Frequently asked questions
Is GoHighLevel better than ActiveCampaign for Australian small businesses?
It depends on your business model. If email marketing is your primary revenue channel and you do not need CRM, SMS, or booking features, ActiveCampaign is a strong choice. If you run a service business and want to consolidate tools — or if you are an agency that wants to resell software — GoHighLevel is likely the better fit. The all-in-one model tends to suit Australian service businesses particularly well, where the cost of maintaining five separate subscriptions adds up quickly.
Does GoHighLevel work with Australian SMS providers and comply with local regulations?

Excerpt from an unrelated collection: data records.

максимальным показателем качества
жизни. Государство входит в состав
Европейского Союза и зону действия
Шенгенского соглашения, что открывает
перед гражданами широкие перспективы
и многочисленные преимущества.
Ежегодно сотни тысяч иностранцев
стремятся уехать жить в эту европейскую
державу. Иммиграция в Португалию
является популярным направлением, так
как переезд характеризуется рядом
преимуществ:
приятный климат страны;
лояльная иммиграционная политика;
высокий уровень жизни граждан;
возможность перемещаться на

GoHighLevel does support Australian phone number provisioning and SMS sending. However, Australian SMS regulations — including carrier A2P registration requirements and the Spam Act 2003 opt-in obligations — are your responsibility to comply with, regardless of the platform you use. Before going live with SMS campaigns, verify the current compliance requirements with both your GHL account team and a local compliance resource.
Can I migrate from ActiveCampaign to GoHighLevel without losing my automations?
Yes, but it requires careful planning rather than a simple data export. Contact records, tags, and custom fields can be imported, but automation sequences typically need to be rebuilt in GHL's workflow builder rather than directly imported. For complex automation setups, working with an experienced GHL consultant reduces the risk of dropped sequences or deliverability issues during the transition.
Is ActiveCampaign's email deliverability really better than GoHighLevel's?
ActiveCampaign has a stronger out-of-the-box deliverability reputation built over many years. GoHighLevel's deliverability can match or approach it, but requires intentional configuration — proper domain authentication (SPF, DKIM, DMARC), a warmed sending domain, and a clean list. If you set up GHL correctly, deliverability is not typically a problem. If you migrate a large list and start sending immediately without configuration, it can be.
What does GoHighLevel's white-label feature actually mean for an Australian agency?
It means you can rebrand the entire GoHighLevel platform with your agency's name and logo, and offer it to your clients as your own software product. You set a monthly subscription price, GHL charges you the wholesale rate, and you keep the margin. For Australian marketing agencies, this creates a recurring software revenue stream that is separate from (and additive to) your service retainers. It is a fundamentally different business model to ActiveCampaign's referral programme, which pays a commission but does not allow full white-labelling.